__WORK INSTRUCTION__: Print all the data that follows exactly, images excluded.

----------------

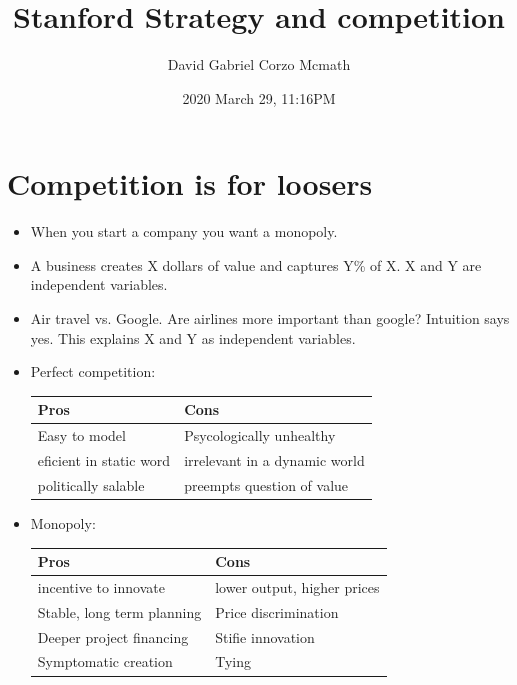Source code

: \documentclass{article}
\title{Stanford Strategy and competition}
\date{2020 March 29, 11:16PM}
\author{David Gabriel Corzo Mcmath}
\begin{document}
\maketitle


\section{Competition is for loosers}
\begin{itemize}
    \item When you start a company you want a monopoly.
    \item A business creates X dollars of value and captures Y\% of X. X and Y are independent variables.
    \item Air travel vs. Google. Are airlines more important than google? Intuition says yes. This explains X and Y as independent variables.
    \item Perfect competition:
        \begin{center}
            \begin{tabular}{ |l|l| }
                \hline
                    Pros & Cons \\
                \hline
                    Easy to model & Psycologically unhealthy \\ 
                    eficient in static word & irrelevant in a dynamic world \\ 
                    politically salable & preempts question of value \\ 
                \hline
            \end{tabular}
        \end{center}
    
    \item Monopoly: 
        \begin{center}
            \begin{tabular}{ |l|l| }
                \hline
                    Pros & Cons \\ 
                \hline
                    incentive to innovate & lower output, higher prices \\ 
                    Stable, long term planning & Price discrimination \\ 
                    Deeper project financing & Stifie innovation \\ 
                    Symptomatic creation & Tying \\
                \hline
            \end{tabular}
        \end{center}
    

\end{itemize}
\end{document}
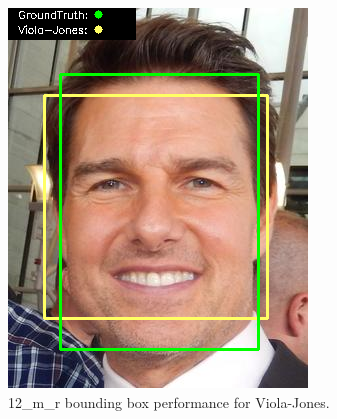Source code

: \documentclass{l4proj}
\begin{document}
\begin{appendices}
\begin{figure}[h!]
  \centering
  \begin{minipage}{0.49\textwidth}
    \centering
     \includegraphics[width=\textwidth]{images/appendix/viola/12.png}
    \caption{12\_m\_r bounding box performance for Viola-Jones.}
    \label{whoopi_result}
  \end{minipage}
    \hfill
    \begin{minipage}{0.49\textwidth}
    \centering

\end{minipage}
\end{figure}
\end{appendices}
\end{document}
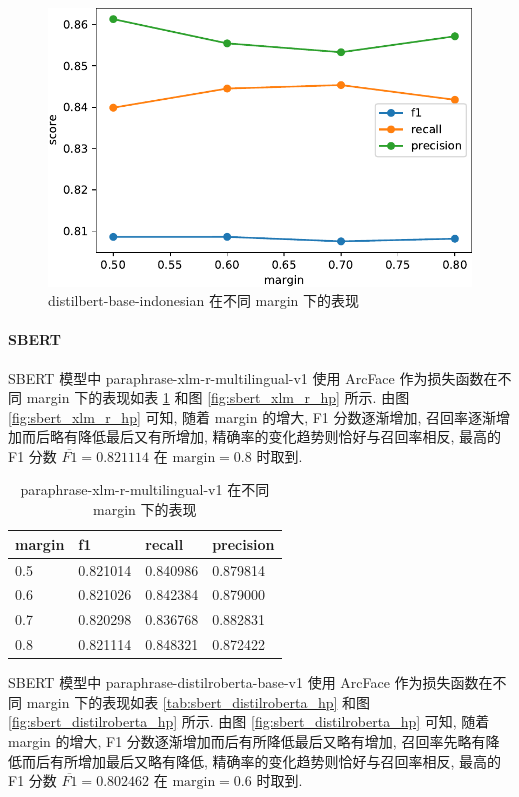 \documentclass[12pt]{article}
\begin{document}
\begin{figure}[htbp]
  \centering
  \includegraphics[width=12cm]{distilbert_hp.pdf}
  \caption{distilbert-base-indonesian 在不同 margin 下的表现}
  \label{fig:distilbert_hp}
\end{figure}

\paragraph{SBERT}

SBERT 模型中 paraphrase-xlm-r-multilingual-v1 使用 ArcFace 作为损失函数在不同 margin 下的表现如表 \ref{tab:sbert_xlm_r_hp} 和图 \ref{fig:sbert_xlm_r_hp} 所示. 由图 \ref{fig:sbert_xlm_r_hp} 可知, 随着 margin 的增大, F1 分数逐渐增加, 召回率逐渐增加而后略有降低最后又有所增加, 精确率的变化趋势则恰好与召回率相反, 最高的 F1 分数 $\overline{F1}=0.821114$ 在 $\text{margin} = 0.8$ 时取到.

\begin{table}[htbp]
  \centering
  \caption{paraphrase-xlm-r-multilingual-v1 在不同 margin 下的表现}
  \label{tab:sbert_xlm_r_hp}
  \begin{tabular}{llll}
    \toprule
    margin & f1       & recall   & precision \\
    \midrule
    0.5 & 0.821014 & 0.840986 & 0.879814  \\
    0.6 & 0.821026 & 0.842384 & 0.879000  \\
    0.7 & 0.820298 & 0.836768 & 0.882831  \\
    0.8 & 0.821114 & 0.848321 & 0.872422  \\
    \bottomrule
  \end{tabular}
\end{table}

SBERT 模型中 paraphrase-distilroberta-base-v1 使用 ArcFace 作为损失函数在不同 margin 下的表现如表 \ref{tab:sbert_distilroberta_hp} 和图 \ref{fig:sbert_distilroberta_hp} 所示. 由图 \ref{fig:sbert_distilroberta_hp} 可知, 随着 margin 的增大, F1 分数逐渐增加而后有所降低最后又略有增加, 召回率先略有降低而后有所增加最后又略有降低, 精确率的变化趋势则恰好与召回率相反, 最高的 F1 分数 $\overline{F1}=0.802462$ 在 $\text{margin} = 0.6$ 时取到.
\end{document}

----------------

__RESPONSE TO THE EXERCISE__:
Source code

: \documentclass{article}
\title{Stanford Strategy and competition}
\date{2020 March 29, 11:16PM}
\author{David Gabriel Corzo Mcmath}
\begin{document}
\maketitle


\section{Competition is for loosers}
\begin{itemize}
    \item When you start a company you want a monopoly.
    \item A business creates X dollars of value and captures Y\% of X. X and Y are independent variables.
    \item Air travel vs. Google. Are airlines more important than google? Intuition says yes. This explains X and Y as independent variables.
    \item Perfect competition:
        \begin{center}
            \begin{tabular}{ |l|l| }
                \hline
                    Pros & Cons \\
                \hline
                    Easy to model & Psycologically unhealthy \\ 
                    eficient in static word & irrelevant in a dynamic world \\ 
                    politically salable & preempts question of value \\ 
                \hline
            \end{tabular}
        \end{center}
    
    \item Monopoly: 
        \begin{center}
            \begin{tabular}{ |l|l| }
                \hline
                    Pros & Cons \\ 
                \hline
                    incentive to innovate & lower output, higher prices \\ 
                    Stable, long term planning & Price discrimination \\ 
                    Deeper project financing & Stifie innovation \\ 
                    Symptomatic creation & Tying \\
                \hline
            \end{tabular}
        \end{center}
    

\end{itemize}
\end{document}
Source code

: \documentclass{l4proj}
\begin{document}
\begin{appendices}
\begin{figure}[h!]
  \centering
  \begin{minipage}{0.49\textwidth}
    \centering
     \includegraphics[width=\textwidth]{images/appendix/viola/12.png}
    \caption{12\_m\_r bounding box performance for Viola-Jones.}
    \label{whoopi_result}
  \end{minipage}
    \hfill
    \begin{minipage}{0.49\textwidth}
    \centering

\end{minipage}
\end{figure}
\end{appendices}
\end{document}
 \documentclass[12pt]{article}
\begin{document}
\begin{figure}[htbp]
  \centering
  \includegraphics[width=12cm]{distilbert_hp.pdf}
  \caption{distilbert-base-indonesian 在不同 margin 下的表现}
  \label{fig:distilbert_hp}
\end{figure}

\paragraph{SBERT}

SBERT 模型中 paraphrase-xlm-r-multilingual-v1 使用 ArcFace 作为损失函数在不同 margin 下的表现如表 \ref{tab:sbert_xlm_r_hp} 和图 \ref{fig:sbert_xlm_r_hp} 所示. 由图 \ref{fig:sbert_xlm_r_hp} 可知, 随着 margin 的增大, F1 分数逐渐增加, 召回率逐渐增加而后略有降低最后又有所增加, 精确率的变化趋势则恰好与召回率相反, 最高的 F1 分数 $\overline{F1}=0.821114$ 在 $\text{margin} = 0.8$ 时取到.

\begin{table}[htbp]
  \centering
  \caption{paraphrase-xlm-r-multilingual-v1 在不同 margin 下的表现}
  \label{tab:sbert_xlm_r_hp}
  \begin{tabular}{llll}
    \toprule
    margin & f1       & recall   & precision \\
    \midrule
    0.5 & 0.821014 & 0.840986 & 0.879814  \\
    0.6 & 0.821026 & 0.842384 & 0.879000  \\
    0.7 & 0.820298 & 0.836768 & 0.882831  \\
    0.8 & 0.821114 & 0.848321 & 0.872422  \\
    \bottomrule
  \end{tabular}
\end{table}

SBERT 模型中 paraphrase-distilroberta-base-v1 使用 ArcFace 作为损失函数在不同 margin 下的表现如表 \ref{tab:sbert_distilroberta_hp} 和图 \ref{fig:sbert_distilroberta_hp} 所示. 由图 \ref{fig:sbert_distilroberta_hp} 可知, 随着 margin 的增大, F1 分数逐渐增加而后有所降低最后又略有增加, 召回率先略有降低而后有所增加最后又略有降低, 精确率的变化趋势则恰好与召回率相反, 最高的 F1 分数 $\overline{F1}=0.802462$ 在 $\text{margin} = 0.6$ 时取到.
\end{document}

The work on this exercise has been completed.